# start of Text shown

Background

Drinkers like their beer cold. However, as is the case with all alcoholic drinks, beer is as controversial as loved. According to some estimates, global beer consumption stands at 200 million kilolitres and growing. Without a doubt, brewing beer is a significant economic activity. However, detractors argue that alcohol addiction wrecks individuals and families, leading to death. But people continue to drink regardless.

In this article, I use data from beer advocate on the ratings of beers (by the beer lovers, of course). I supplement this data with beer consumption data from Wikipedia.

wiki_adress <- "https://en.wikipedia.org/wiki/List_of_countries_by_beer_consumption_per_capita"

wiki_data <- read_html(wiki_adress) %>% 
  
  html_nodes("table") %>% 
  
  html_table() %>% 
  
  .[[1]] %>% 
  
  janitor::clean_names() %>% 
  
  mutate(country = str_remove_all(country, "\\*")) %>% 
  
  mutate(total_nationalconsumption_a_million_litresper_year = 
           
           parse_number(total_nationalconsumption_a_million_litresper_year)) %>% 
  
  select(-sources)

# end of Text shown
# start of Information provided

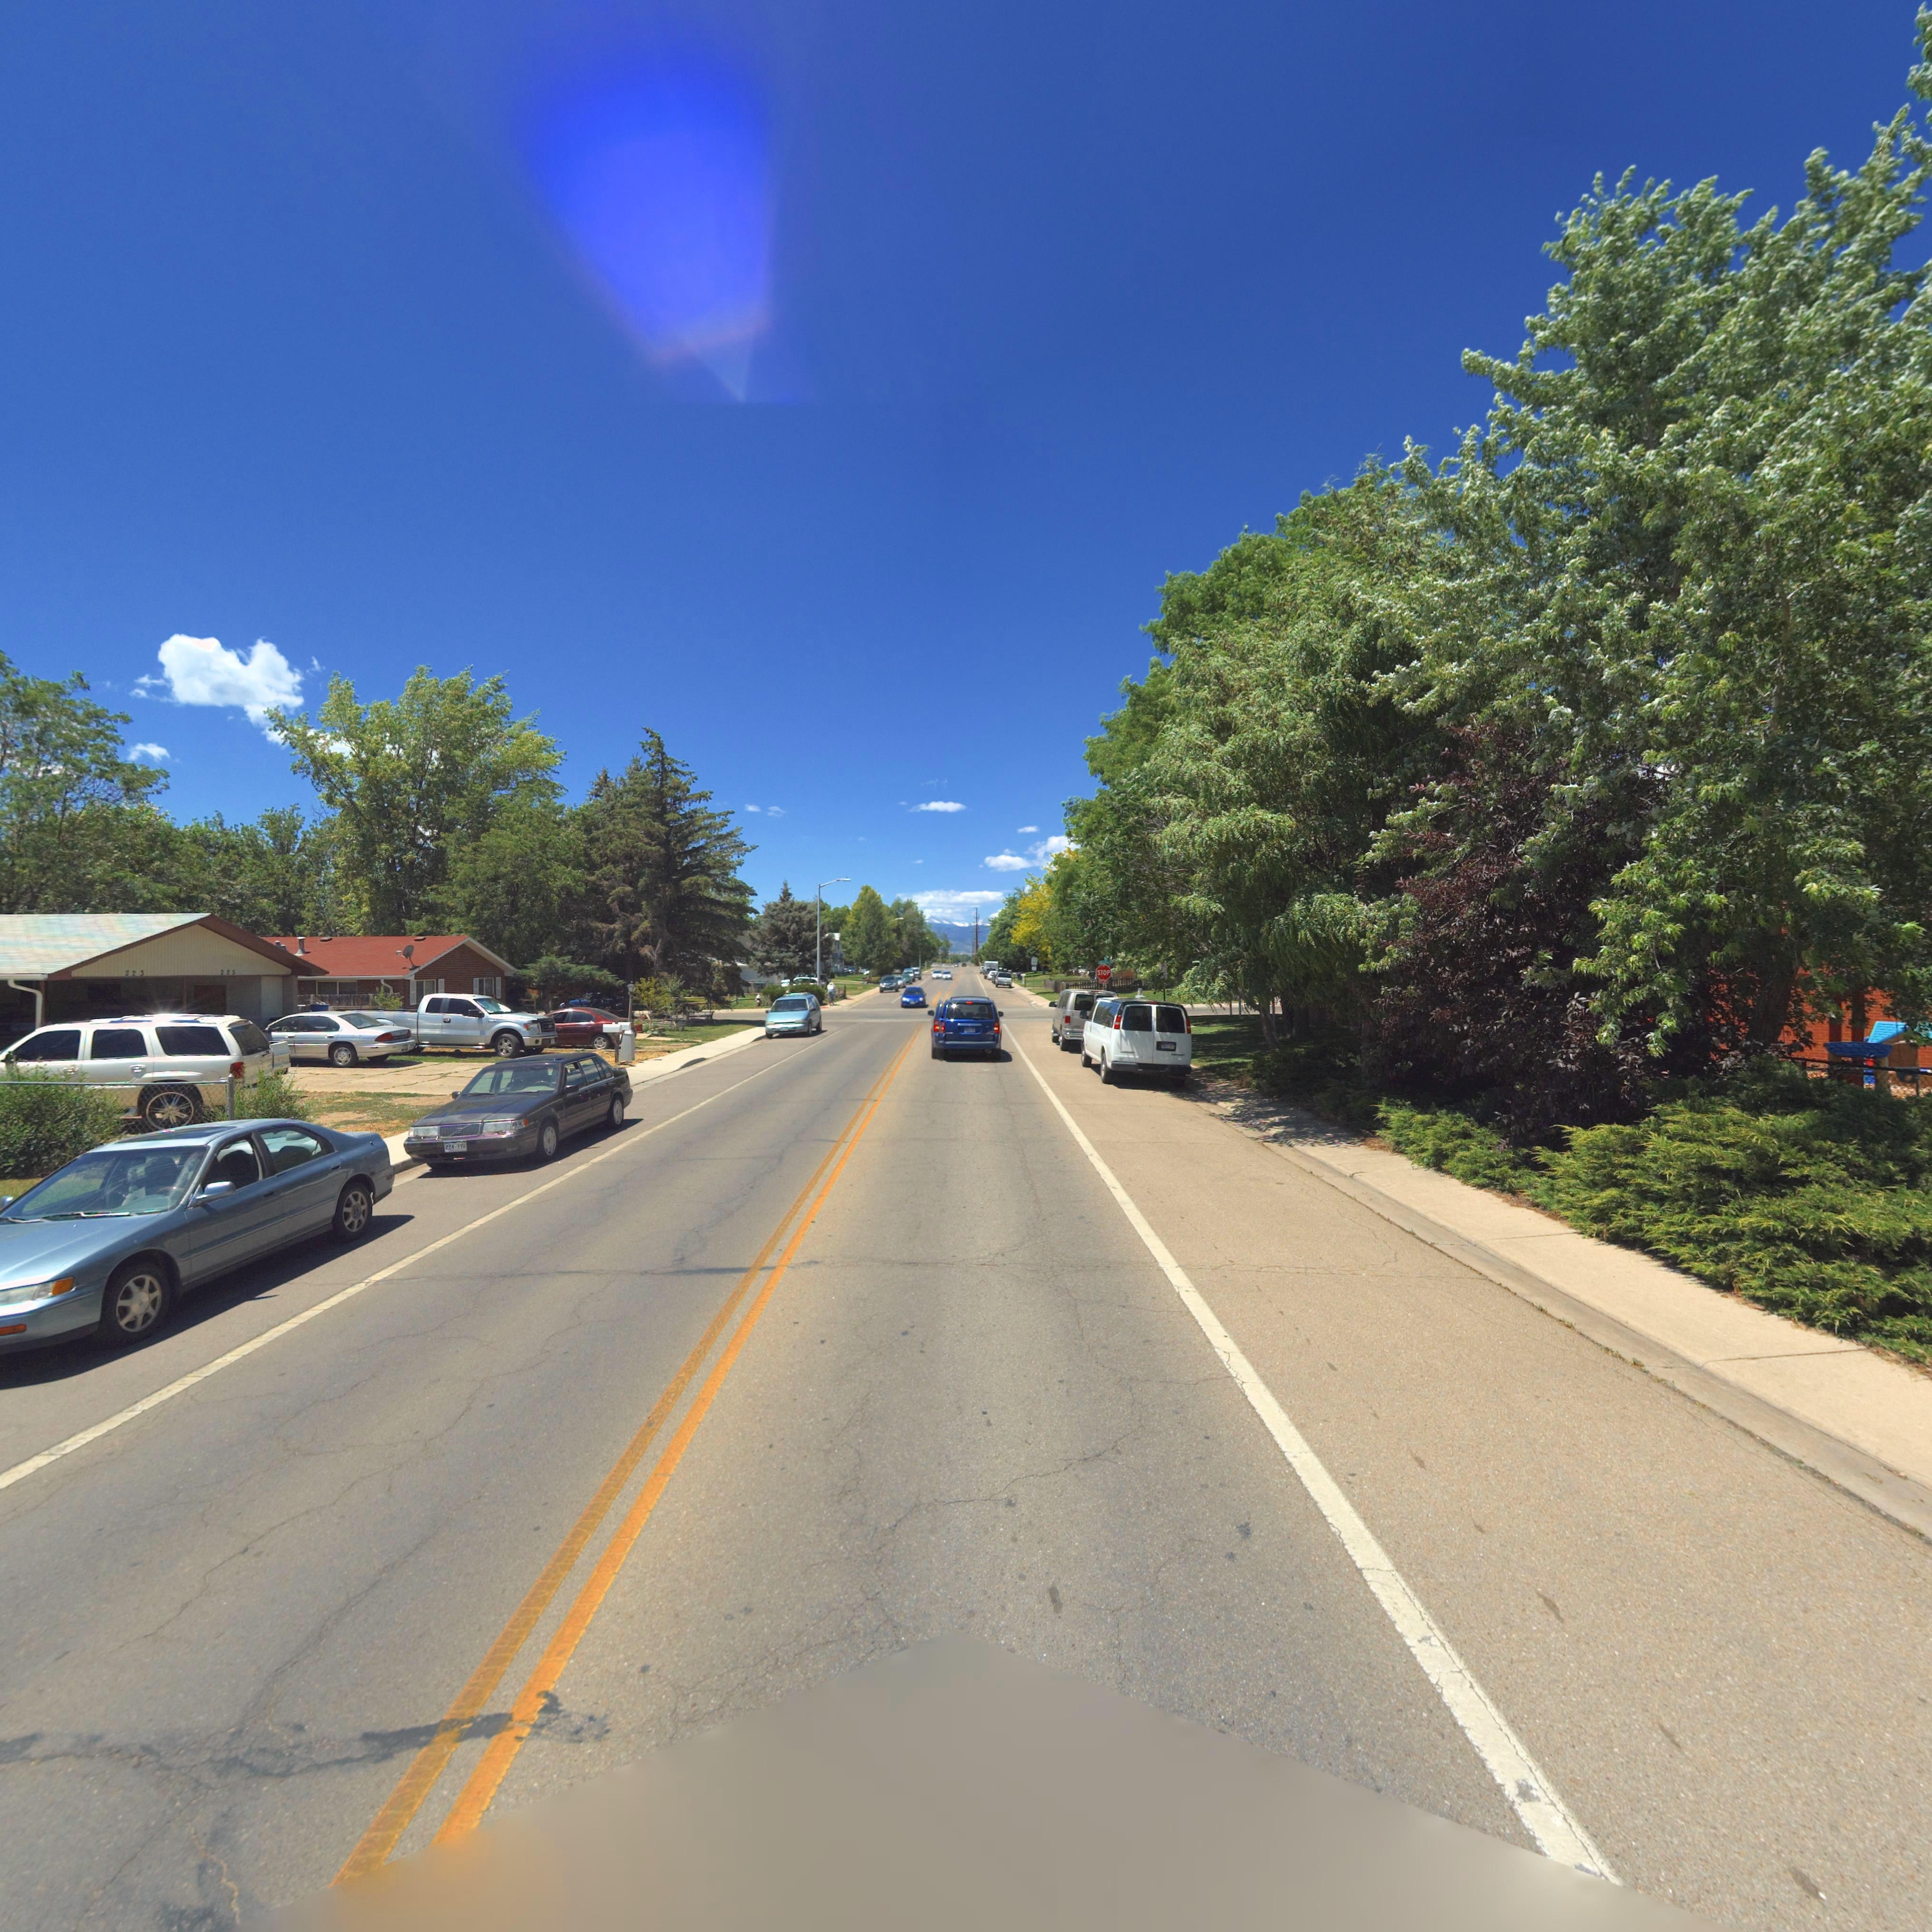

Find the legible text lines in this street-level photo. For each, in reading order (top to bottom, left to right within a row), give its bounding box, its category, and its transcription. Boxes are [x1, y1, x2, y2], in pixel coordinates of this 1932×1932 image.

[124, 969, 145, 976] StreetNumber: 223
[220, 969, 236, 975] StreetNumber: 225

# end of Information provided

Write out the part of the beer article above that falls between "html_table() %>%" and "select(-sources)", inclusive.

● Result of the exercise:
html_table() %>% 
  
  .[[1]] %>% 
  
  janitor::clean_names() %>% 
  
  mutate(country = str_remove_all(country, "\\*")) %>% 
  
  mutate(total_nationalconsumption_a_million_litresper_year = 
           
           parse_number(total_nationalconsumption_a_million_litresper_year)) %>% 
  
  select(-sources)